*** Begin section ***

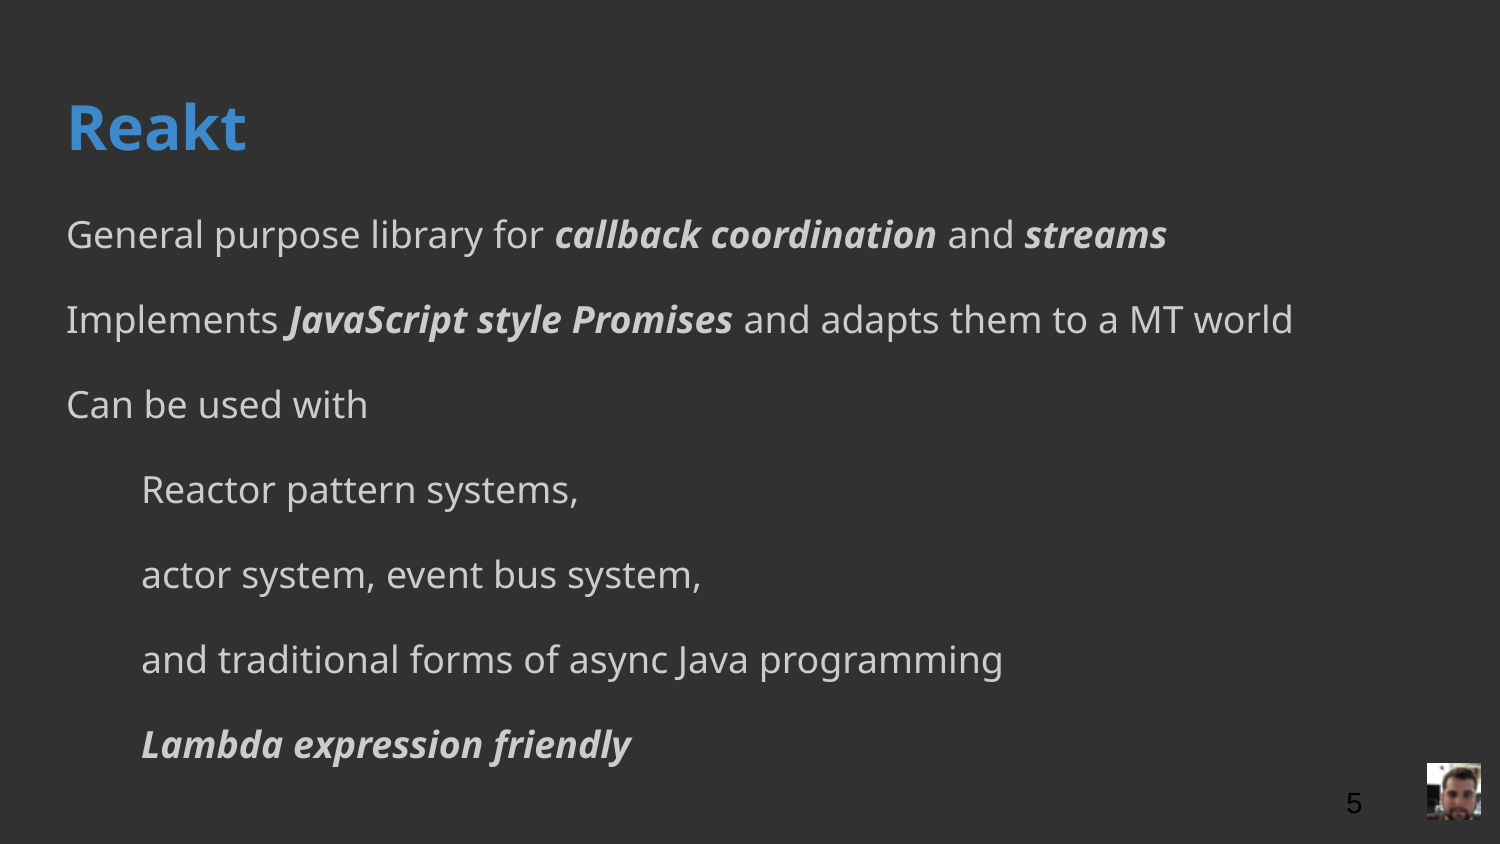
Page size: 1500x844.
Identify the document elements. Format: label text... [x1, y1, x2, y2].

slide_number ‹#› [1331, 769, 1422, 834]
picture [1427, 762, 1481, 820]
title Reakt [51, 72, 1449, 176]
list General purpose library for callback coordination and streams Implements JavaScript style Promises and adapts them to a MT world Can be used with Reactor pattern systems, actor system, event bus system, and traditional forms of async Java programming Lambda expression friendly [51, 189, 1449, 750]
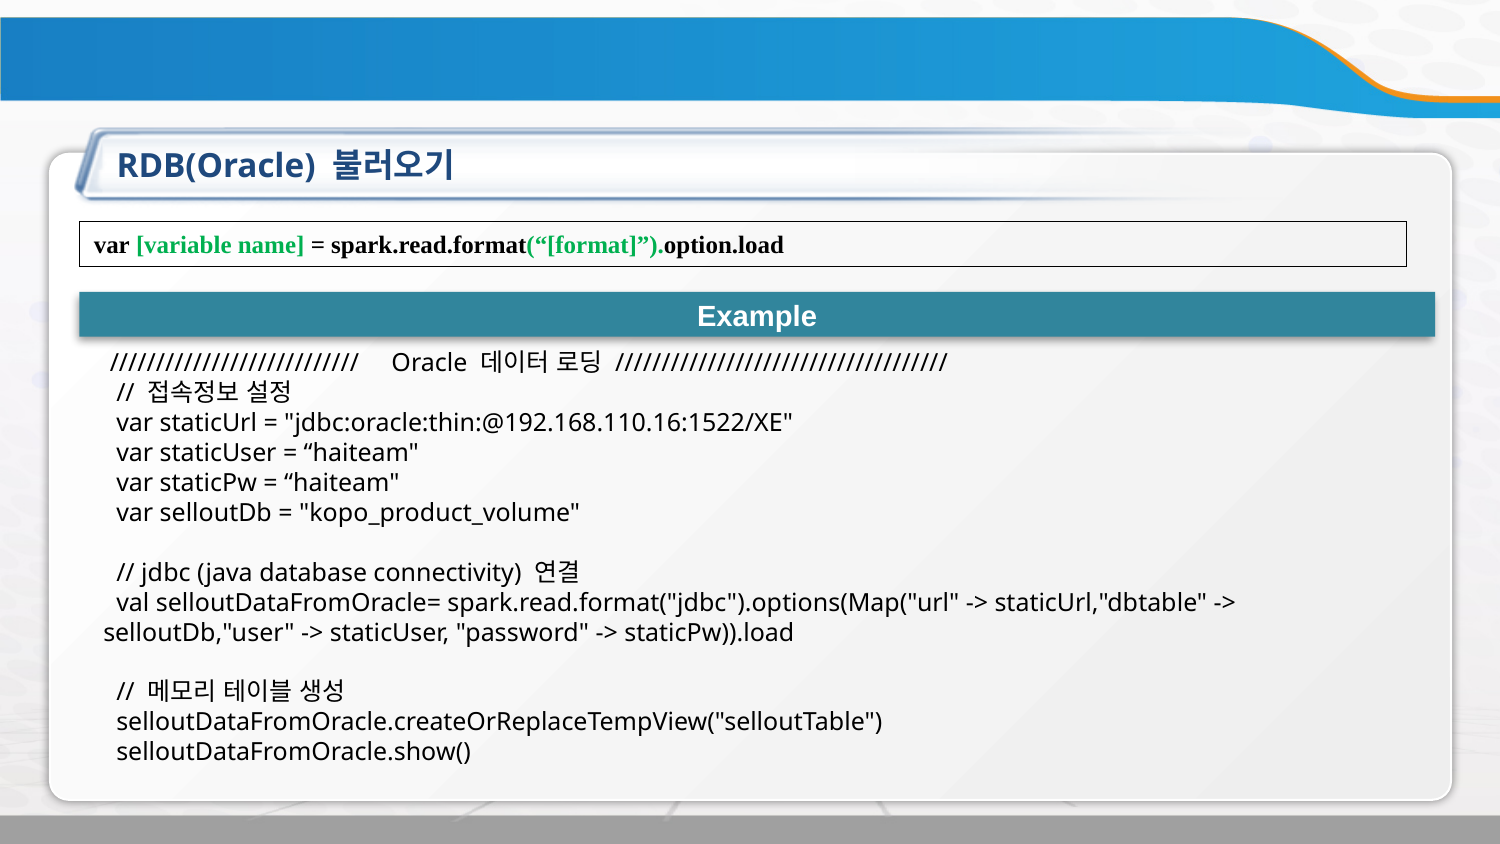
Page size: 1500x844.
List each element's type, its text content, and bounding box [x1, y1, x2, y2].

text_box 4. 데이터 로딩 [29, 0, 1175, 103]
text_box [49, 126, 1452, 801]
picture [0, 0, 1500, 844]
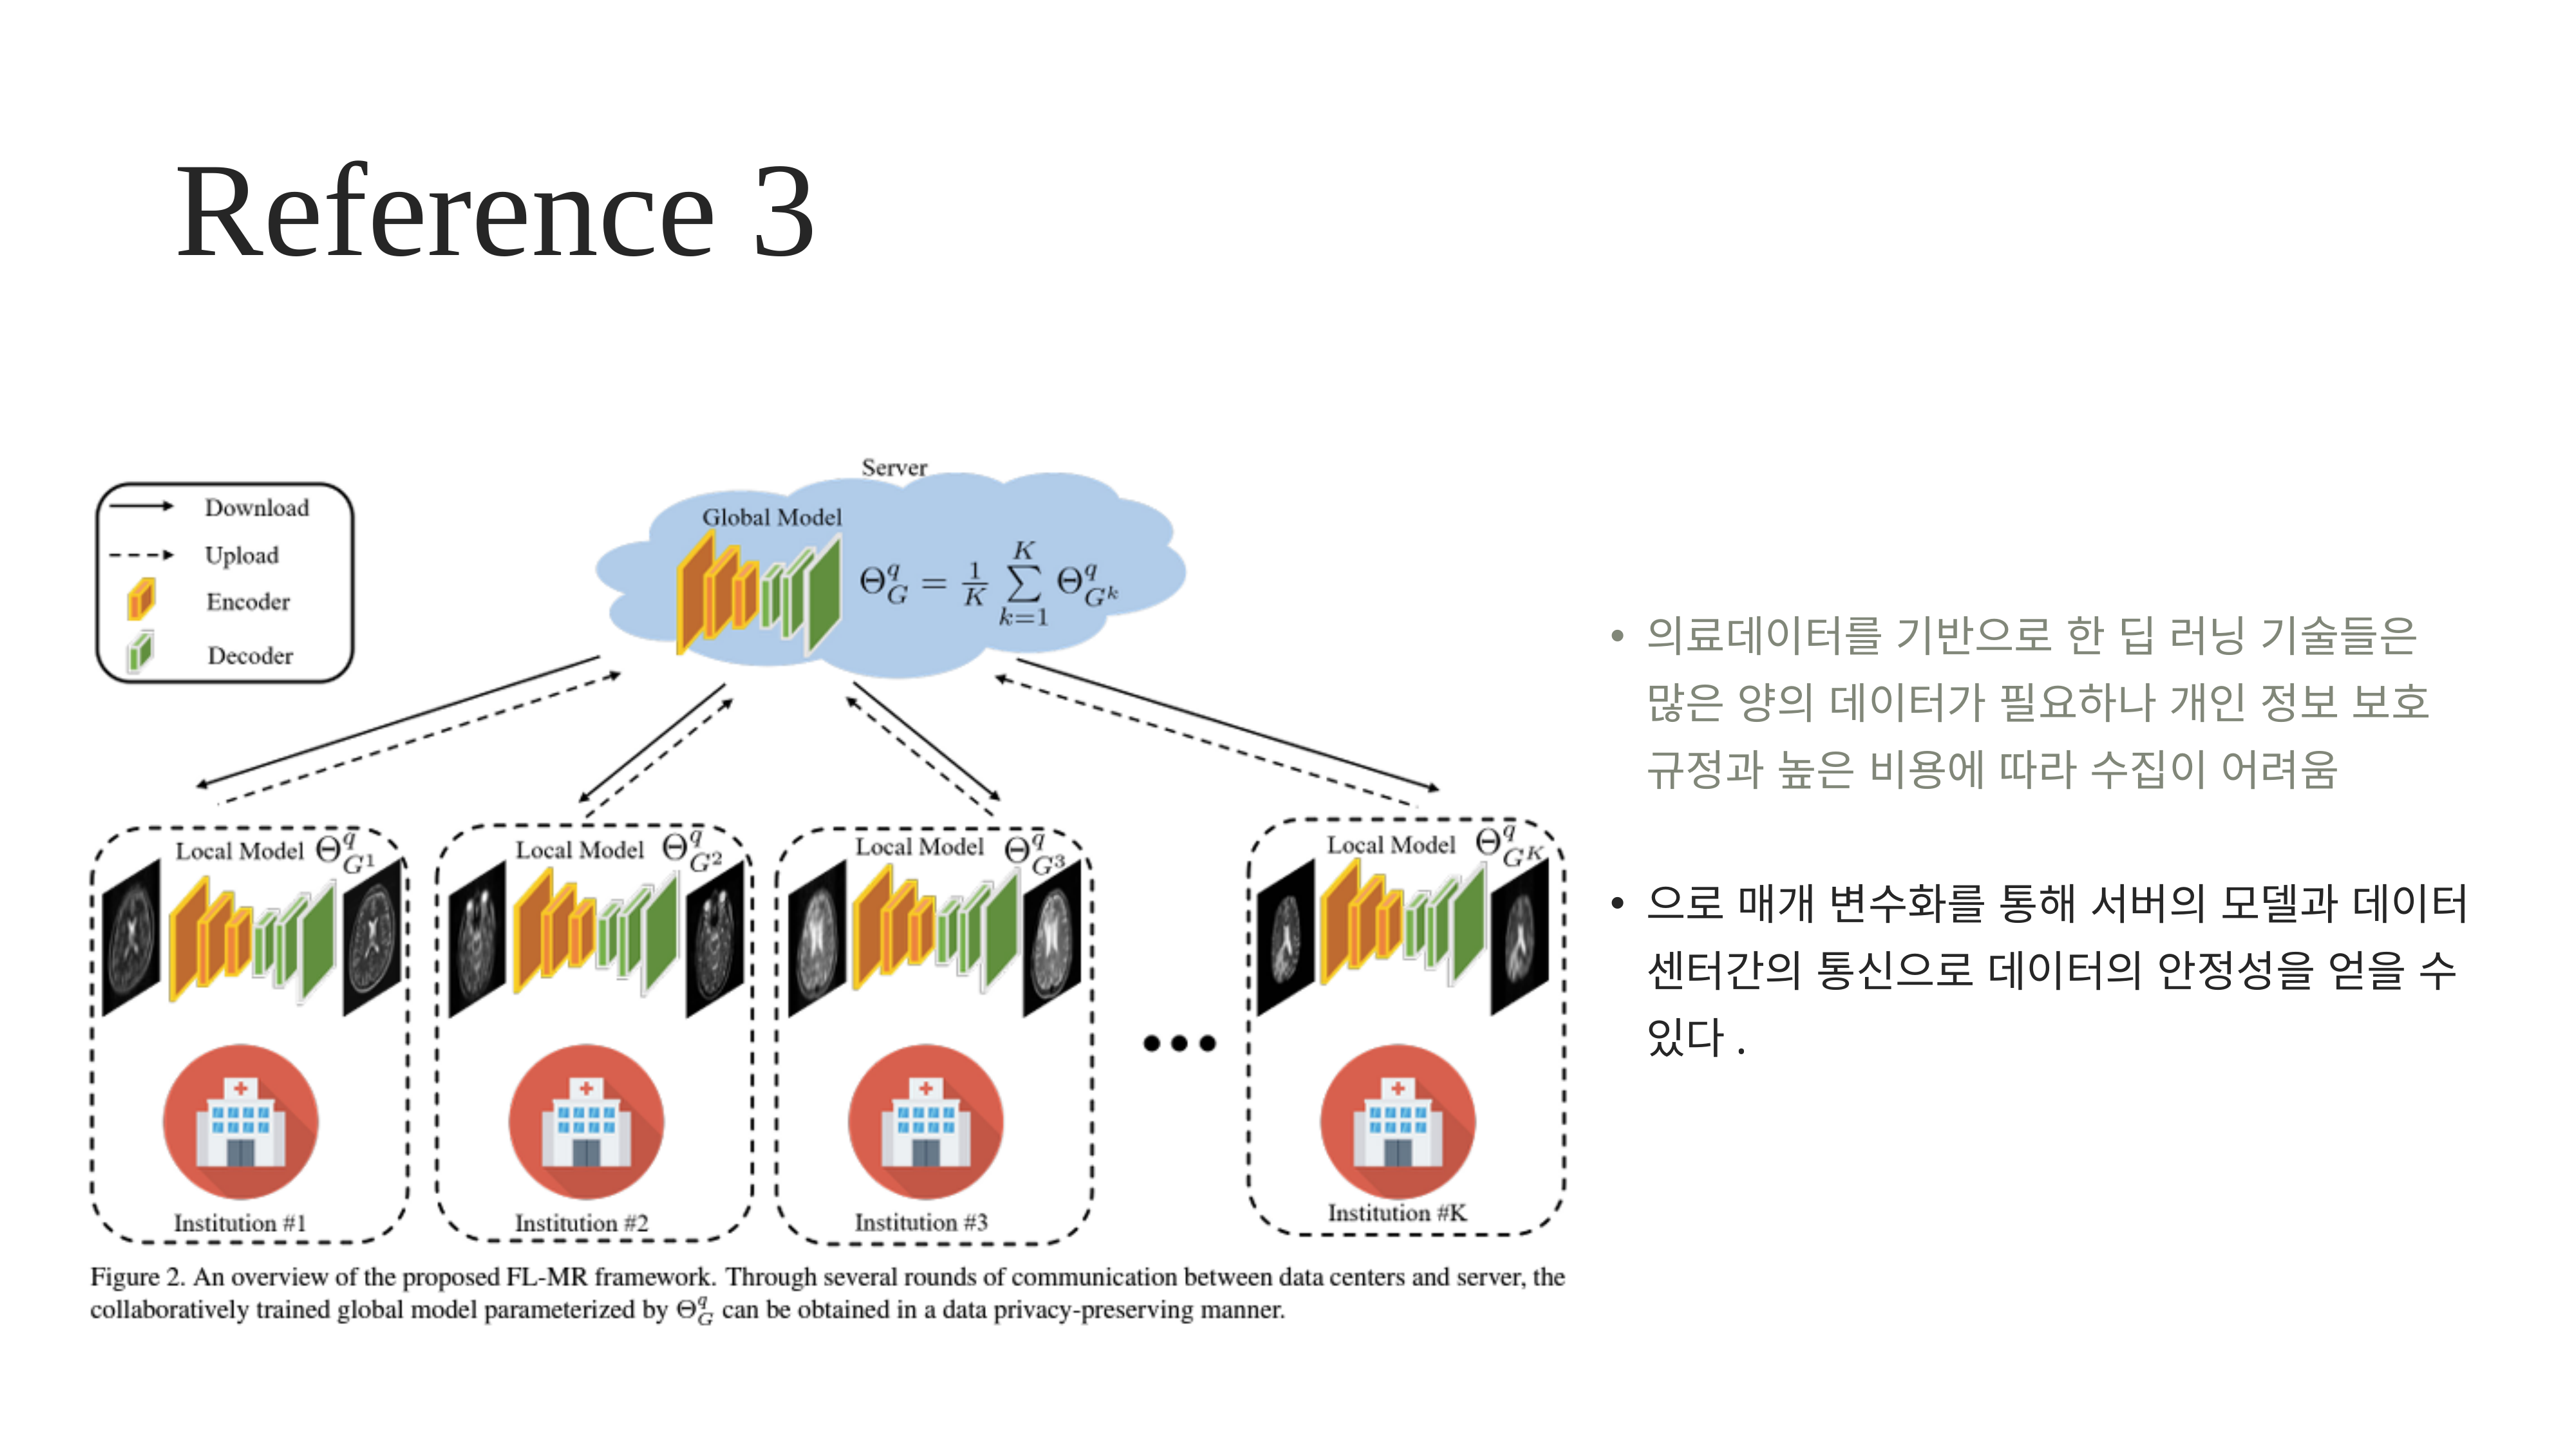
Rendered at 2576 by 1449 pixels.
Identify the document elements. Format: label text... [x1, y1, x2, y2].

title Reference 3 [169, 115, 1033, 317]
picture [75, 424, 1586, 1333]
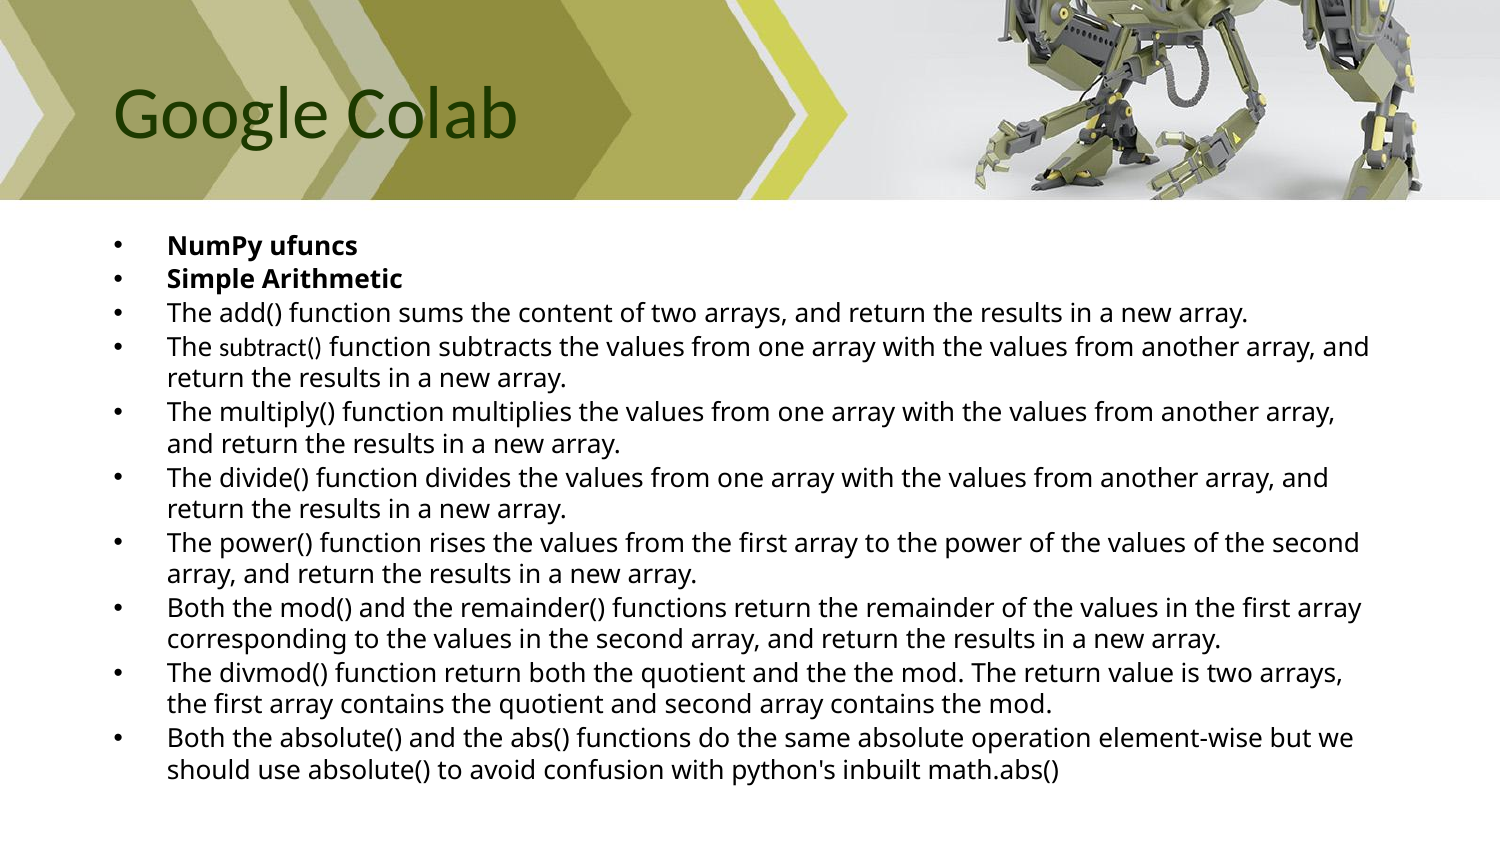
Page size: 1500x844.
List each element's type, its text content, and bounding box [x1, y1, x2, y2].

title Google Colab [98, 46, 1402, 172]
picture [0, 0, 1500, 844]
list NumPy ufuncs Simple Arithmetic The add() function sums the content of two arrays, and return the results in a new array. The subtract() function subtracts the values from one array with the values from another array, and return the results in a new array. The multiply() function multiplies the values from one array with the values from another array, and return the results in a new array. The divide() function divides the values from one array with the values from another array, and return the results in a new array. The power() function rises the values from the first array to the power of the values of the second array, and return the results in a new array. Both the mod() and the remainder() functions return the remainder of the values in the first array corresponding to the values in the second array, and return the results in a new array. The divmod() function return both the quotient and the the mod. The return value is two arrays, the first array contains the quotient and second array contains the mod. Both the absolute() and the abs() functions do the same absolute operation element-wise but we should use absolute() to avoid confusion with python's inbuilt math.abs() [98, 221, 1402, 798]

*** End section ***

Print the material in full and exactly; the pictures must not be printed.

Page size: 1500x844.
Identify the document elements. Format: label text... [x1, y1, x2, y2].

slide_number ‹#› [1331, 769, 1422, 834]
picture [1427, 762, 1481, 820]
title Reakt [51, 72, 1449, 176]
list General purpose library for callback coordination and streams Implements JavaScript style Promises and adapts them to a MT world Can be used with Reactor pattern systems, actor system, event bus system, and traditional forms of async Java programming Lambda expression friendly [51, 189, 1449, 750]
Page size: 1500x844.
List each element's type, its text content, and bounding box [x1, y1, x2, y2].

text_box 4. 데이터 로딩 [29, 0, 1175, 103]
text_box [49, 126, 1452, 801]
picture [0, 0, 1500, 844]
Rendered at 2576 by 1449 pixels.
Identify the document elements. Format: label text... [x1, y1, x2, y2].

title Reference 3 [169, 115, 1033, 317]
picture [75, 424, 1586, 1333]
Page size: 1500x844.
List each element's type, its text content, and bounding box [x1, y1, x2, y2].

title Google Colab [98, 46, 1402, 172]
picture [0, 0, 1500, 844]
list NumPy ufuncs Simple Arithmetic The add() function sums the content of two arrays, and return the results in a new array. The subtract() function subtracts the values from one array with the values from another array, and return the results in a new array. The multiply() function multiplies the values from one array with the values from another array, and return the results in a new array. The divide() function divides the values from one array with the values from another array, and return the results in a new array. The power() function rises the values from the first array to the power of the values of the second array, and return the results in a new array. Both the mod() and the remainder() functions return the remainder of the values in the first array corresponding to the values in the second array, and return the results in a new array. The divmod() function return both the quotient and the the mod. The return value is two arrays, the first array contains the quotient and second array contains the mod. Both the absolute() and the abs() functions do the same absolute operation element-wise but we should use absolute() to avoid confusion with python's inbuilt math.abs() [98, 221, 1402, 798]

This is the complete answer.